> _About this task_: Please return the data that follows precisely as written, but without the images.
[Data section Boundary: Start]
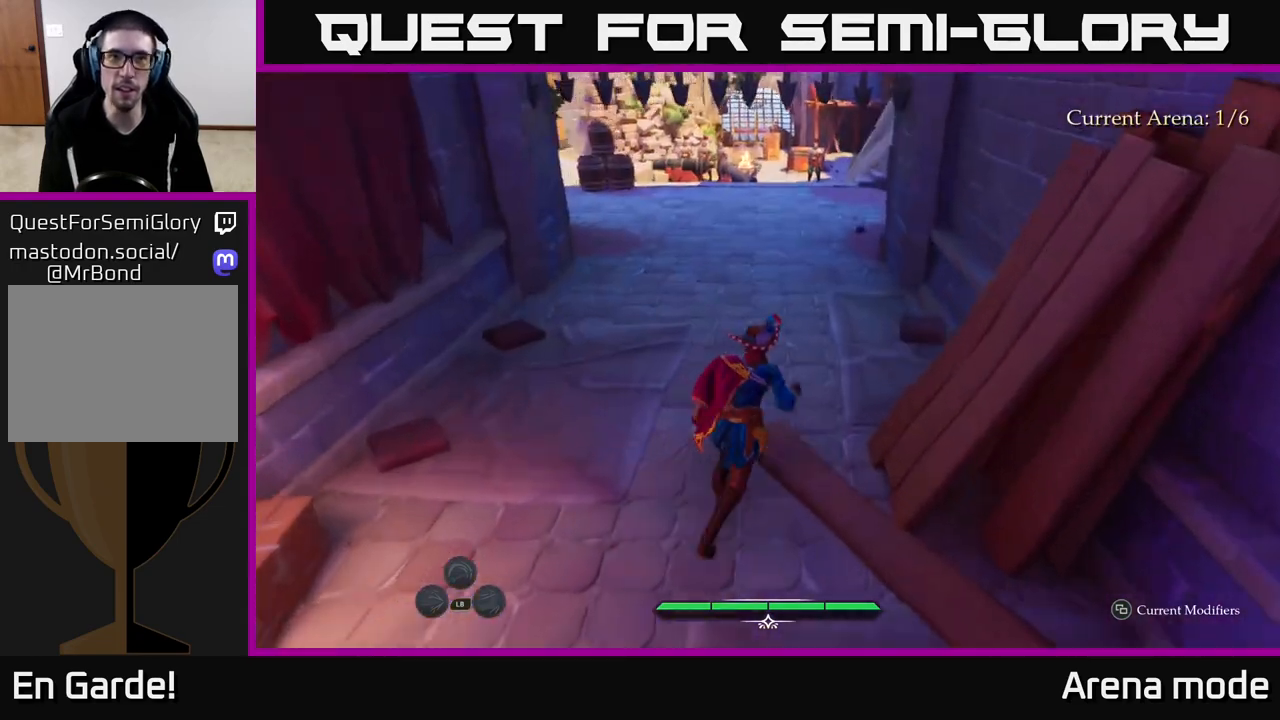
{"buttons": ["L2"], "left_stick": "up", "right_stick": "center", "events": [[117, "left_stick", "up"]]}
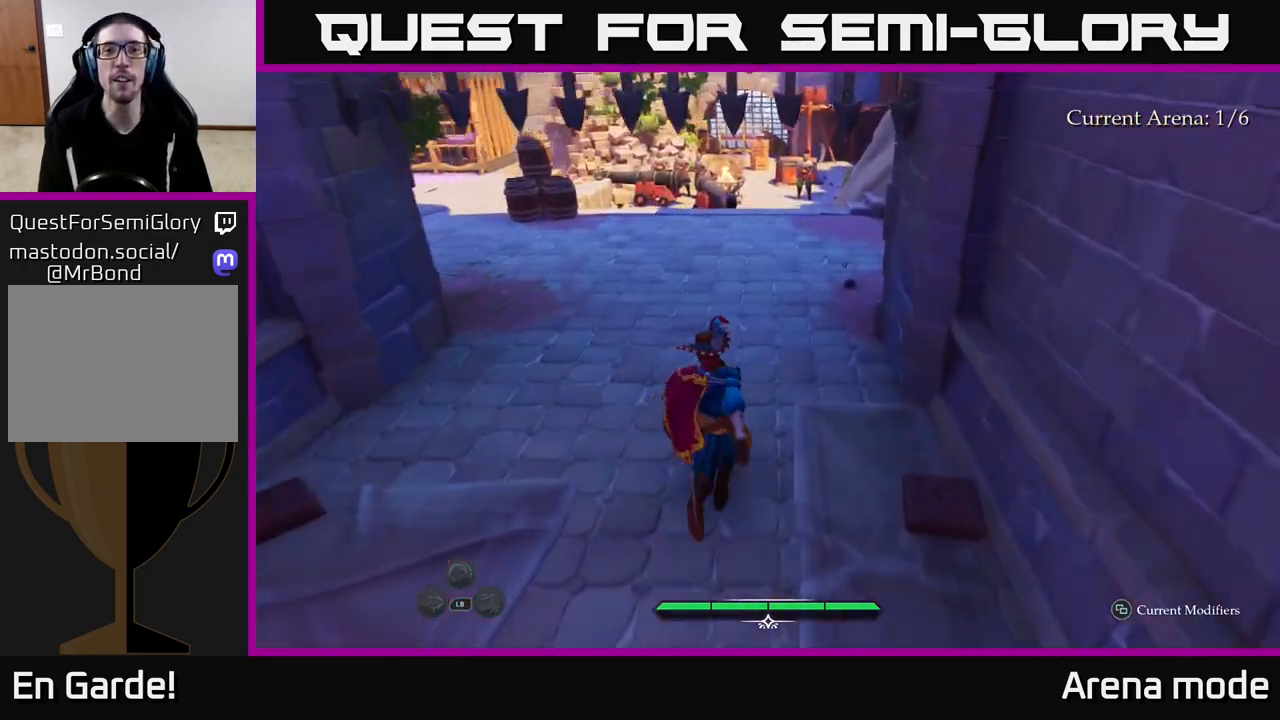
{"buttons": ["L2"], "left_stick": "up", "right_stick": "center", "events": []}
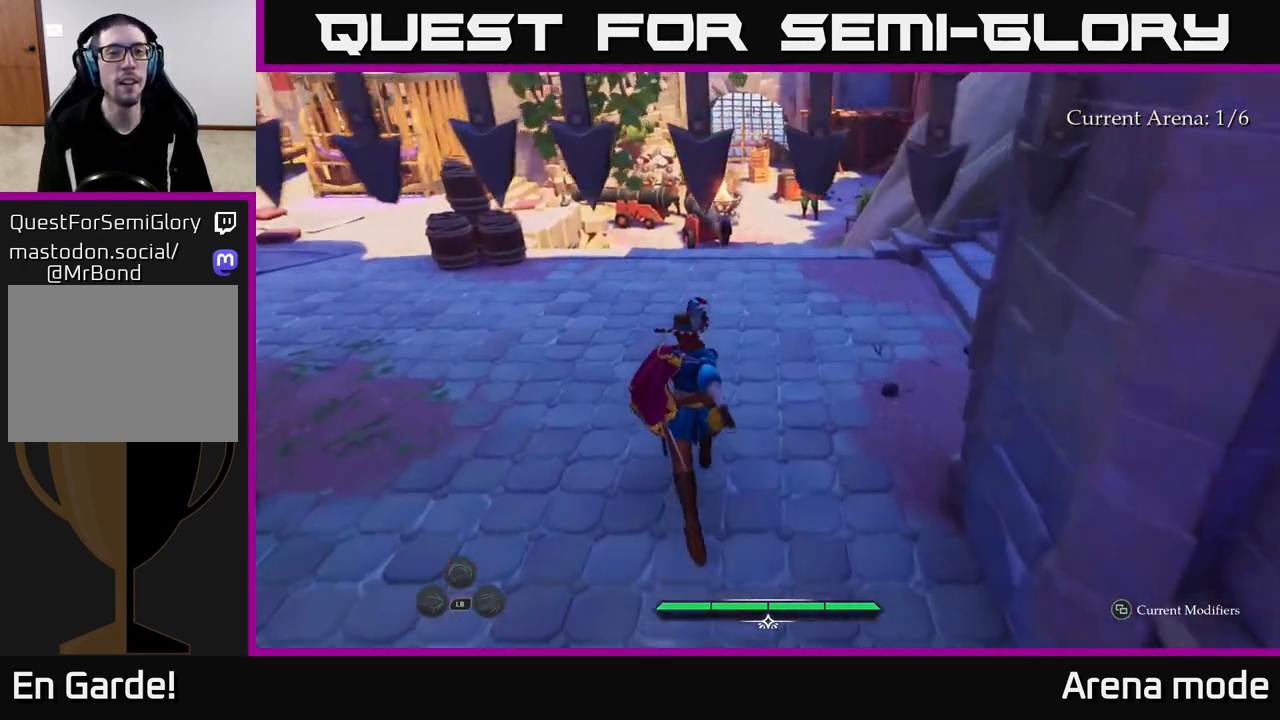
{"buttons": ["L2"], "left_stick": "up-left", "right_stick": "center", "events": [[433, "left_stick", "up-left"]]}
[Data section Boundary: End]
> _Output below_:
{"buttons": ["L2"], "left_stick": "up", "right_stick": "center", "events": [[117, "left_stick", "up"]]}
{"buttons": ["L2"], "left_stick": "up", "right_stick": "center", "events": []}
{"buttons": ["L2"], "left_stick": "up-left", "right_stick": "center", "events": [[433, "left_stick", "up-left"]]}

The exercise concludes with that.